On 7/26/17 8:20 PM, Moritz Maxeiner wrote:
On Thursday, 27 July 2017 at 00:00:08 UTC, Steven Schveighoffer wrote:
On 7/26/17 7:28 PM, Moritz Maxeiner wrote:
On Wednesday, 26 July 2017 at 22:33:23 UTC, Steven Schveighoffer wrote:
On 7/26/17 2:33 PM, Moritz Maxeiner wrote:

A finalizer may freely work on non-pointer members and pointer members that target objects outside the GC pool which the programmer knows to be valid at finalization (e.g. they are manually managed). Whether or not it makes sense for the finalizer to call the destructor is something the programmer has to decide on a per use case basis.

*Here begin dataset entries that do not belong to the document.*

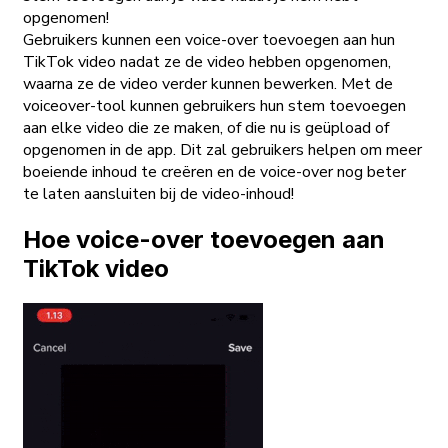
opgenomen!
Gebruikers kunnen een voice-over toevoegen aan hun
TikTok video nadat ze de video hebben opgenomen,
waarna ze de video verder kunnen bewerken. Met de
voiceover-tool kunnen gebruikers hun stem toevoegen
aan elke video die ze maken, of die nu is geüpload of
opgenomen in de app. Dit zal gebruikers helpen om meer
boeiende inhoud te creëren en de voice-over nog beter
te laten aansluiten bij de video-inhoud!
Hoe voice-over toevoegen aan
TikTok video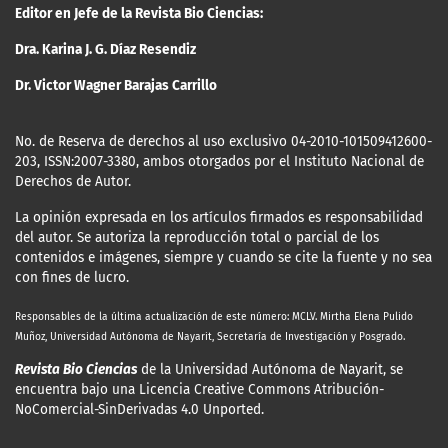
Editor en Jefe de la Revista Bio Ciencias:
Dra. Karina J. G. Díaz Resendiz
Dr. Victor Wagner Barajas Carrillo
No. de Reserva de derechos al uso exclusivo 04-2010-101509412600-
203, ISSN:2007-3380, ambos otorgados por el Instituto Nacional de
Derechos de Autor.
La opinión expresada en los artículos firmados es responsabilidad
del autor. Se autoriza la reproducción total o parcial de los
contenidos e imágenes, siempre y cuando se cite la fuente y no sea
con fines de lucro.
Responsables de la última actualización
de este número: MCLV. Mirtha Elena Pulido
Muñoz, Universidad Autónoma de Nayarit, Secretaría de Investigación y Posgrado.
Revista Bio Ciencias
de la Universidad Autónoma de Nayarit, se
encuentra bajo una Licencia Creative Commons Atribución-
NoComercial-SinDerivadas 4.0 Unported.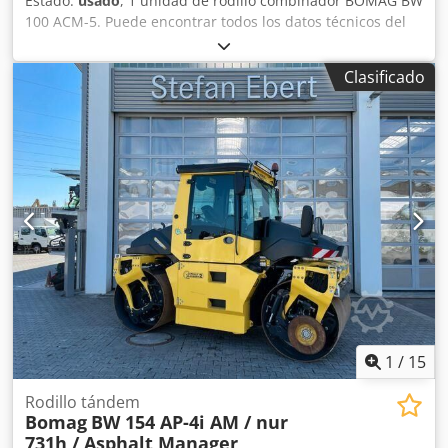
Estado:
usado
, 1 unidad de rodillo combinador BOMAG BW
100 ACM-5. Puede encontrar todos los datos técnicos del
artículo que se subasta en la sección «Documentos» en
formato PDF, disponible para descargar. Color: como se
Clasificado
muestra en las imágenes, de acuerdo con las fotos y la
inspección. Dcsdpfx Alszqayceaek Estado: usado.
1
/
15
Rodillo tándem
Bomag
BW 154 AP-4i AM / nur
731h / Asphalt Manager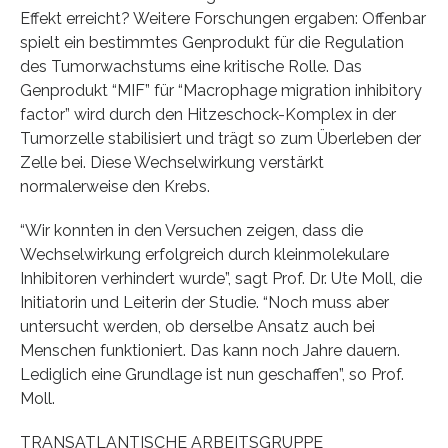
Effekt erreicht? Weitere Forschungen ergaben: Offenbar
spielt ein bestimmtes Genprodukt für die Regulation
des Tumorwachstums eine kritische Rolle. Das
Genprodukt “MIF” für “Macrophage migration inhibitory
factor” wird durch den Hitzeschock-Komplex in der
Tumorzelle stabilisiert und trägt so zum Überleben der
Zelle bei. Diese Wechselwirkung verstärkt
normalerweise den Krebs.
“Wir konnten in den Versuchen zeigen, dass die
Wechselwirkung erfolgreich durch kleinmolekulare
Inhibitoren verhindert wurde”, sagt Prof. Dr. Ute Moll, die
Initiatorin und Leiterin der Studie. “Noch muss aber
untersucht werden, ob derselbe Ansatz auch bei
Menschen funktioniert. Das kann noch Jahre dauern.
Lediglich eine Grundlage ist nun geschaffen”, so Prof.
Moll.
TRANSATLANTISCHE ARBEITSGRUPPE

No, because a destructor can safely assume it can look at GC members' data. So a finalizer can never call it.

No, whether a finalizer can safely call a destructor depends on the destructor's body. If the destructor doesn't access GC members and doesn't allocate using the GC, the finalizer can safely call it. That's why it's the programmer's job to determine this on a use case basis.


I suppose this is true, but in practice, you wouldn't in a destructor that which is available for a finalizer. In other words, you simply wouldn't implement such a destructor.

It's also very fragile as the maintainer of the destructor is working under different assumptions from the finalizer. If you call the destructor from the finalizer, then the rules of the finalizer infect the destructor.